Raimundo é rapaz forte, trabalha
na lavoura desde quando se lembra de que é gente, e não se queixa da rotina.
Todo dia precisa comer, então é razoável que todo dia precise trabalhar.
A lida começa antes de o sol
nascer e naquela quinta-feira estava particularmente quente. O seu Januário até dispensou um pouco mais cedo, pois os trabalhadores demonstravam visível
exaustão e ele temia ter desfalque no dia posterior. Raimundo era o único que
não aparentava cansaço, respondeu positivamente com a cabeça e disse “sim,
senhor” ao ouvir o anúncio.
Antonio, Jorge, Tião e Cambimba
saíram em direção ao bar, enquanto Raimundo recolhia seus pertences.
-Tu não vem, Raimundo?
-Vo não.
Raimundo tinha outros planos:
aproveitaria o horário para visitar Marizete, a essa hora o seu Mané não deve
estar em casa. Mesmo sabendo da cheia do rio, o rapaz não hesitou e achou que
valeria o esforço para ganhar tempo, seu coração era todo saudades.

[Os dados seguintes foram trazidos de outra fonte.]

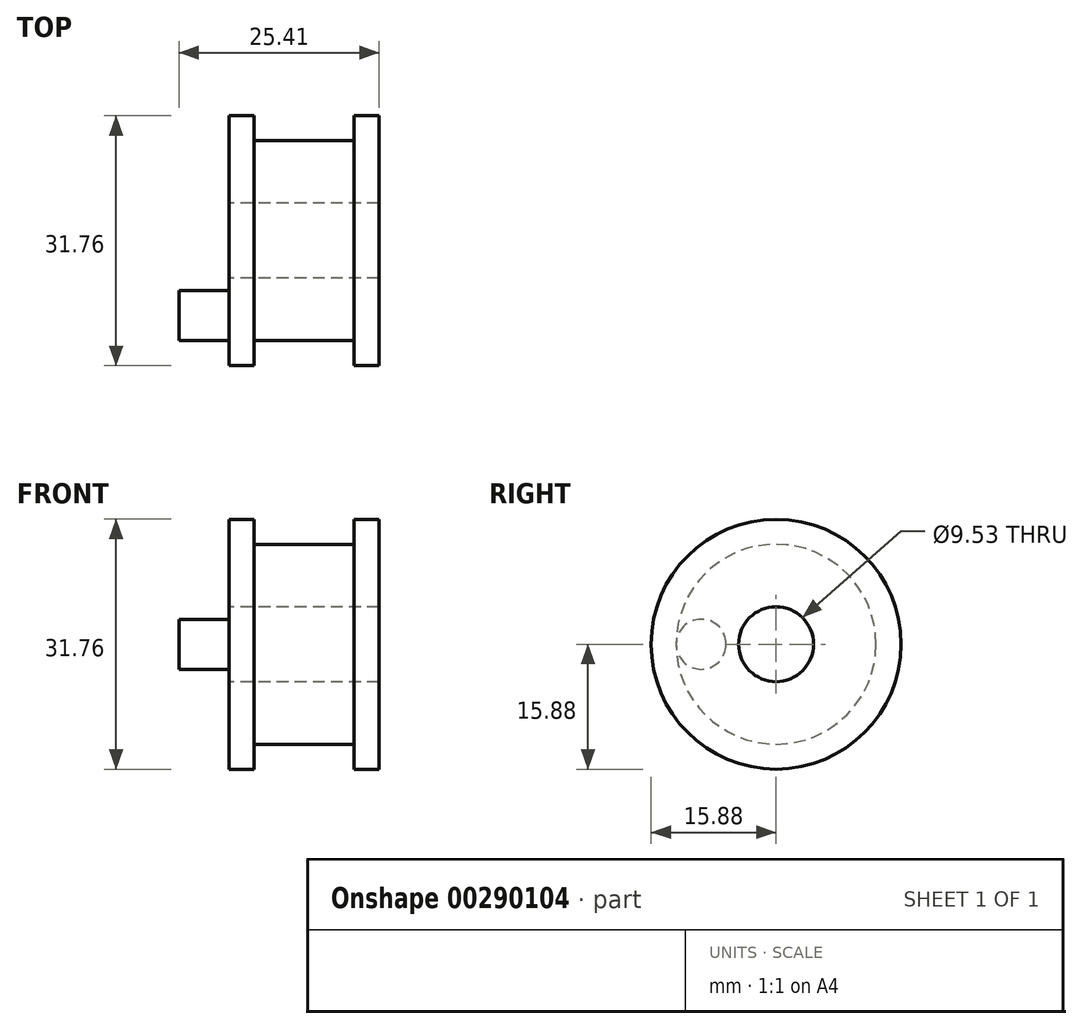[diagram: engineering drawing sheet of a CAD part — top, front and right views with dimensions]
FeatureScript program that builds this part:
annotation { "Feature Type Name" : "Feature", "Feature Type Description" : "" }
export const myFeature = defineFeature(function(context is Context, id is Id, definition is map)
    precondition{}
    {
        {
            var Q0;
            Q0=qCreatedBy(makeId("Front.planeOp"),FACE);
            var sketch = newSketch(context, id + "F0", { "sketchPlane" : qUnion([Q0])});
            skLineSegment(sketch, "E0.right", {"start": v(6.35, 12.7) * mm, "end": v(-6.35, 12.7) * mm});
            skPoint(sketch, "E0.middle", {"position": v(0, 0) * mm});
            skLineSegment(sketch, "E1", {"start": v(6.35, 12.7) * mm, "end": v(6.35, 4.76) * mm});
            skLineSegment(sketch, "E2.bottom", {"start": v(-6.35, 15.88) * mm, "end": v(-6.35, 4.76) * mm});
            skLineSegment(sketch, "E2.top", {"start": v(-9.53, 15.88) * mm, "end": v(-9.53, 4.76) * mm});
            skLineSegment(sketch, "E2.left", {"start": v(-6.35, 15.88) * mm, "end": v(-9.53, 15.88) * mm});
            skLineSegment(sketch, "E3.MirrorCS", {"start": v(6.35, 15.88) * mm, "end": v(9.52, 15.88) * mm});
            skLineSegment(sketch, "E4.MirrorCS", {"start": v(6.35, 15.88) * mm, "end": v(6.35, 4.76) * mm});
            skLineSegment(sketch, "E5.MirrorCS", {"start": v(9.52, 15.88) * mm, "end": v(9.52, 4.76) * mm});
            skLineSegment(sketch, "E6", {"start": v(-9.53, 0) * mm, "end": v(9.53, 0) * mm});
            skLineSegment(sketch, "E7", {"start": v(9.52, 4.76) * mm, "end": v(-9.52, 4.76) * mm});
            skSolve(sketch);
        }
        {
            var Q0;
            Q0 = qSketchRegion(id + "F0", true);
            var Q1;
            Q1=sQuery(id+"F0.wireOp",EDGE,"E6");
            revolve(context, id + "F1", {"entities" : qUnion([Q0]), "axis" : qUnion([Q1]), "revolveType" : RevolveType.FULL});
        }
        {
            var Q0;
            Q0=makeQuery(id+"F1.opRevolve","SWEPT_FACE",FACE,{"disambiguationData":[OSD([sQuery(id+"F0.wireOp",EDGE,"E2.top")])]});
            var sketch = newSketch(context, id + "F2", { "sketchPlane" : qUnion([Q0])});
            skCircle(sketch, "E8", {"center": v(9.53, 0) * mm, "radius": 3.18 * mm});
            skSolve(sketch);
        }
        {
            var Q0;
            Q0=makeQuery(id+"F2.imprint","IMPRINT",FACE,{"disambiguationData":[TD([[makeQuery(id+"F2.imprint","IMPRINT",EDGE,{"derivedFrom":sQuery(id+"F2.wireOp",EDGE,"E8")}),1.0]])]});
            extrude(context, id + "F3", {"entities" : qUnion([Q0]), "operationType" : NewBodyOperationType.ADD, "depth" : 6.35 * mm});
        }
    });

Parece que o rio estava ainda mais
cheio do que comentara João da boca. Não importava, ele iria de qualquer jeito,
era ótimo nadador, só teria mais esforço. Amarrou suas coisas num pano, o
ajeitou e foi-se embora.
Já passava da metade do caminho,
quando abruptamente sentiu uma força que o fez mergulhar. Por mais que tentasse
tomar o controle, o fervedouro era implacável, indomável. Quanto mais tentava
lutar pela sobrevivência se utilizando da força, mais Raimundo afundava e a
vida lhe parecia dar adeus. Foi aí que conseguiu escutar o sussurro das
águas e se deixou levar pelo movimento delas. Girou, girou, e a cada giro um
novo segredo revelado, já não sentia falta de terra firme. No entanto, inesperadamente foi arremessado às margens do rio.
Raimundo ficou até o anoitecer deitado, olhando para o além.
Sim, a vida muda num instante. Era chegada a hora de partir.